Für den international agierenden Solarstromtechnologiekonzern sind mehr als 3.000 Menschen tätig. Der Unternehmenssitz befindet sich im sächsischen Freiberg

  1. Warum beteiligen Sie sich persönlich an der bundesweiten CEO-Kampagne?

    Wir prüfen regelmäßig, was wir als SolarWorld selbst noch tun können, um Ressourcen zu schonen. Was machbar ist, das machen wir auch. Die Umstellung auf Recyclingpapier mit dem Blauen Engel war so etwas. Recyclingpapier ist inzwischen eine ernstzunehmende Alternative und erfüllt dieselben Standards wie herkömmliches Papier. Dass Recyclingpapier Staub produziert und Drucker kaputt macht, ist genauso falsch, wie die Annahme, dass Solarmodule weniger Energie erzeugen als für ihre Herstellung gebraucht wird.

  2. Warum ist Ihnen die Nutzung von Recyclingpapier ein wichtiges Anliegen?

    SolarWorld ist aus dem Nachhaltigkeitsgedanken heraus entstanden. Da ist es für uns selbstverständlich, dass wir die CEO-Kampagne unterstützen. Mit unseren Solarstromsystemen wollen wir weltweit eine nachhaltige und ressourcenschonende Energieversorgung vorantreiben. Dafür müssen wir aber auch an kleinen Stellschrauben in unserem eigenen Unternehmen drehen.
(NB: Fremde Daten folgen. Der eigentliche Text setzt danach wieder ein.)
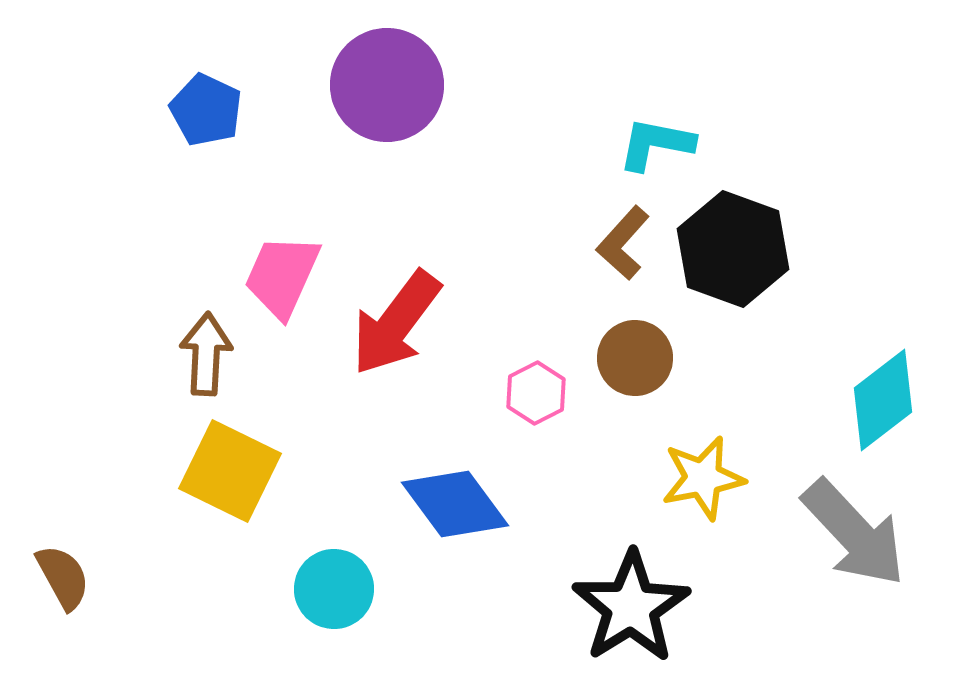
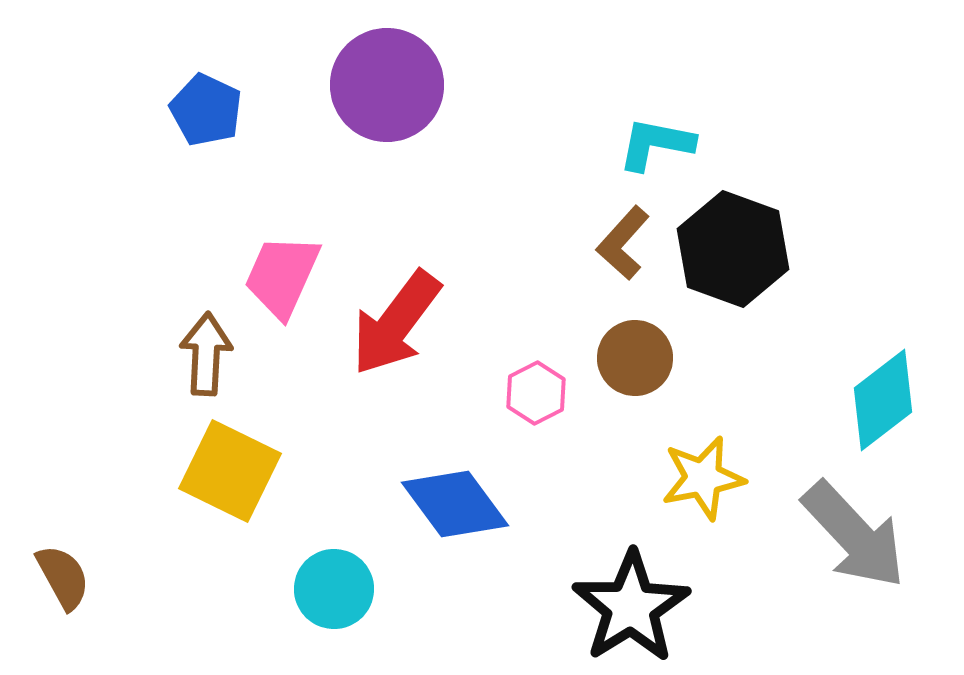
gray arrow: moved 2 px down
Letztendlich zählt zum Ressourcenschutz mehr als nur der nachhaltige Umgang mit Energie.

  3. Wie ist das Thema Ressourcenschutz in Ihrem Unternehmen verankert?

    Über die gesamte Lieferkette betrachtet, spielt der Ressourcenschutz bei uns eine sehr große Rolle. In einem Wettbewerb, wie ihn die Solarbranche erlebt, muss man sich beweisen und da zählt ein überdurchschnittlich gutes Umweltmanagement. Bei SolarWorld können sich unsere Kunden darauf verlassen, dass sie ein grünes Produkt erwerben, das auch wirklich grün hergestellt wurde. Ein Anspruch, den wir konsequent an uns selber stellen.

  4. Welches Ziel haben Sie sich für mehr Ressourceneffizienz gesetzt?

    Wir setzen uns intern in regelmäßigen Abständen neue Ziele, etwa beim Energie- und Wasserverbrauch oder was die Reduktion von Abfall und Abwässern betrifft. Derzeit prüfen wir beispielsweise unseren Fuhrpark in Deutschland und stellen Prozesse entsprechend um. Es sind auf den ersten Blick nur Kleinigkeiten, aber in Summe macht das viel aus. Was wir uns genau vornehmen, steht in unserer Nachhaltigkeitsstrategie. Über die Umsetzung berichten wir jährlich im Rahmen der Initiative „Utopia Changemaker“.